Since when is "selling old bonds" NOT paying pensions out of its capital?!?
Have you tried to read his tome?
“Therefore, if you increase the money supply by 3.2% you need to have a corresponding increase in real output. If the change in real output is less, then prices will increase.”
Sure, but that is where the gold standard (or any standard based on something of value) comes in. You simply can’t increase the money supply on a whim, since you either need to acquire more of the good that is backing your currency (buy more gold) or devalue your currency in a transparent way (reduce the exchange rate of paper currency for gold).
So, yes, inflation still operates by the same mechanism with or without a gold standard, but it cannot be as easily hidden.
Keynes appeared to assess the situation properly relative to the ability to use tax and spend policies to control the economy. But he did not point out that governments, under the influence of people like John Kenneth Galbraith, would always choose to raise taxes and increase spending while pointing to Keynes as their guide.
I actually had a bonehead liberal teacher in high school claim that raising taxes and increasing spending were the ONLY tools available to government using Keynesian principles. I suspect he came to this spurious conclusion by reading too much Galbraith and not enough Keynse.
I got him to belittle me in front of class for claiming that government could achieve similar results by lowering taxes and lowering spending, at the appropriate times. Unknown to him, I had engaged our actual economics teacher to agree to my position during the prior class hour. So when the liberal, who was supposed to be teaching us anthropology instead of economics, made his spurious claim, he was actually disputing what the economics teacher (who was also liberal) had just said. Any of the students who had been paying attention would have seen that my position was backed up by the economics guy.

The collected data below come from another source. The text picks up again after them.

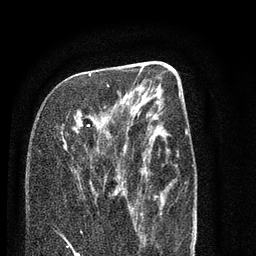
Breast MRI (dynamic contrast-enhanced), one axial slice; slice 34 of 80 in the series (ordered by position); cropped to one breast; dynamic contrast-enhanced series, time point 2 of 7 at this slice position (early post-contrast); 3 T; TE 2.3 ms, TR 4.7 ms; 2 mm slice thickness; 256 × 256 image matrix, field of view 160 × 160 mm. Female patient.
Structures marked on this image (semi-automatic segmentation, software-assisted and operator-edited):
- enhancing-tissue mask used for the functional tumour volume (all voxels passing the contrast-enhancement thresholds inside the analysis volume; usually the tumour): bounding box <74,73,119,188> (left, top, right, bottom; pixels)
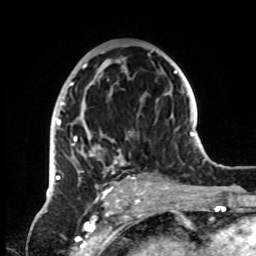
Breast MRI, one axial slice. Position 44 of 72 along the scan axis. Cropped to one breast. Dynamic contrast-enhanced series, time point 2 of 8 at this slice position (early post-contrast). 1.5 T. TE 4.2 ms, TR 7 ms. 2.2 mm slice thickness. 256 × 256 image matrix, field of view 185 × 185 mm. Female patient.
Annotated regions visible in this slice (semi-automatically segmented with operator editing):
- enhancing-tissue mask used for the functional tumour volume (all voxels passing the contrast-enhancement thresholds inside the analysis volume; usually the tumour): bounding box (x1, y1, x2, y2) in pixels: (52, 50, 153, 195)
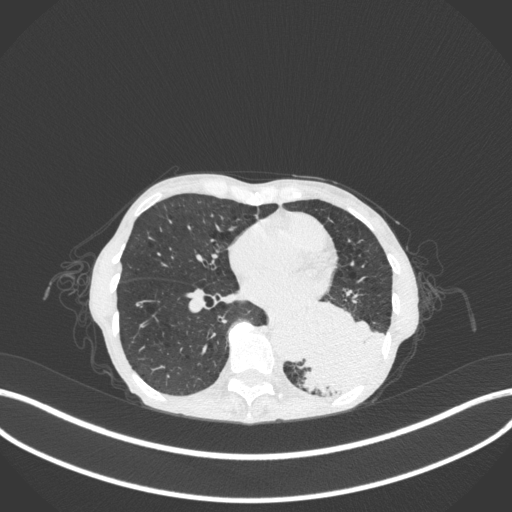
Chest CT, one axial slice. Slice 109 of 347 in the series (ordered by position). Reconstruction kernel B31f. 120 kVp. Lung window (W 1500 / L -600 HU). 1 mm slice thickness. 512 × 512 image matrix, field of view 400 × 400 mm. Female patient, age 70 years. Case-level facts recorded for this patient, not image findings: clinical TNM (as recorded): T3 N0 M0.
Outlined on this slice (bounding box drawn by a radiologist):
- lung tumour (recorded histology: small cell carcinoma): bounding box <296,289,391,397> (left, top, right, bottom; pixels)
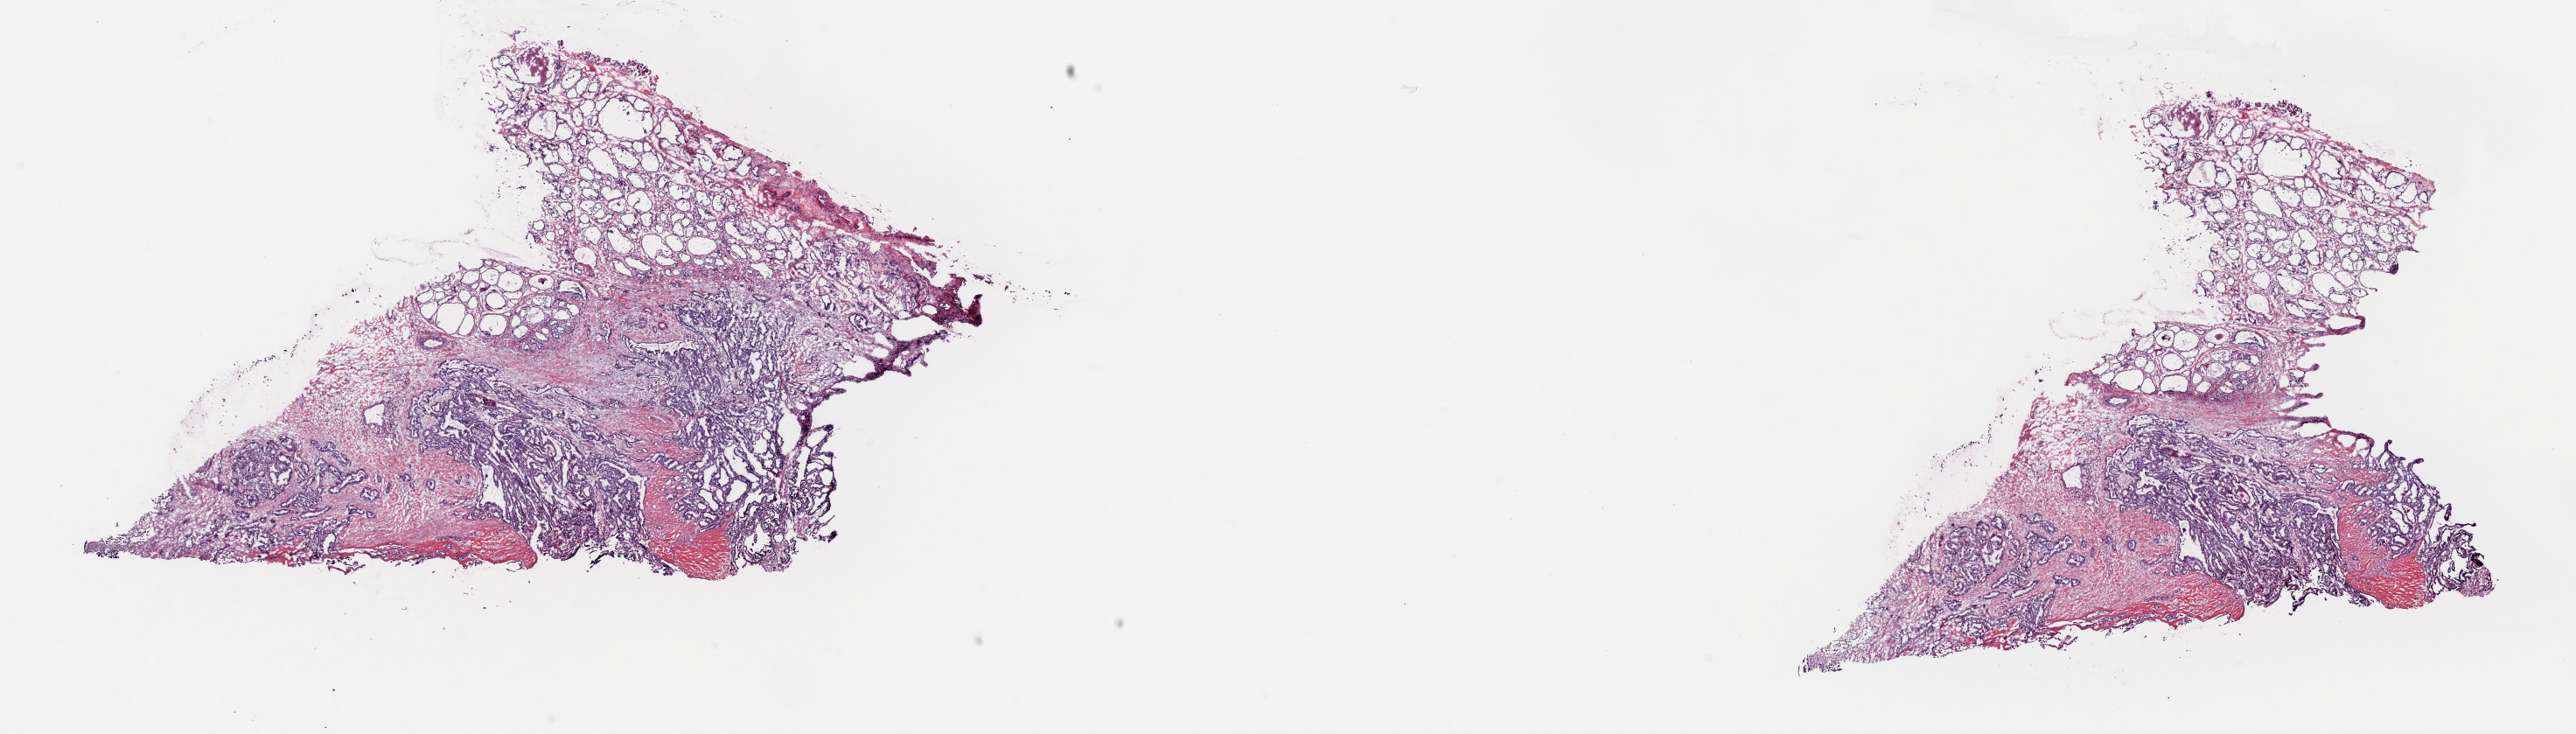
H&E whole-slide image, low-resolution overview of the scanned area, about 23.3 x 6.6 mm (from a 40x scan). Frozen section from the top of the tissue portion. Thyroid, primary tumour sample. Female patient; age at initial diagnosis 45 years. Pathologist review of this section (percent, as recorded): tumour cells 65%, tumour nuclei 65%.
Pathologic diagnosis: Papillary adenocarcinoma, NOS (thyroid gland).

In high school, I was the leader of a small number of conservatives who referred to John Kenneth Galbraith as “JKG”. I was not happy when JKG was the invited speaker at my graduation ceremony at Oklahoma University several years later.
My high school economics and political science education was worth the time. When I arrived at OU I had to graduate quickly. I was able to take tests for credit in both political science and economics. For the economics test the professor gave me his finals from his micro and macro classes. I not only got a good enough grades to pass both, I was able to tie his best student in his macro class. I had never entered his classroom. I boned up by reading the text. But I had read several books on macro economics as a senior in high school.
Contrary to popular belief, there never was a one-to-one relationship between gold reserves and the money supply, nor did the Fed ever enforce such a relationship. The belief was that you could redeem your dollars for gold and, at one time, you could. However, if everyone did that at the same time, there would never have been enough gold to cover what was in circulation. Read up on the Fed’s “Fractional Reserve System and the Money Supply” and it can provide more details.
Pretty much... higher rates on a lower price hurts about as much as lower rates on a higher price.
The big thing is that once rates drop, you can refinance. So you bought the property at a cheap price.
Like I said, the only caveat is that if rates keep going higher, the property keeps dropping. Although, since you bought on debt, the real value of that keeps dropping too.
Depression is hard times; Hyperinflation is catastrophe.
In addition, by giving up the tie to specie, we also basically gave control of the currency and the economy to the Federal Reserve, a complete dereliction of duty by the US government.
His idea that a government may accrue debt because it was loaning money to itself
Some sadly amusing things: Keynes did not believe many of the things taught in modern Keynesian economics; and most of the last 50 years is not possible under Keynsian economics - yet it survives.
“Well, its a valid point about economic valuation: value declines over time because of opportunity cost if nothing else. Everything we value has a time frame within which we measure it, and when the time frame is long enough, the current perceived value falls to zero.”
His intellectual mentor, Kant, was 100 times worse.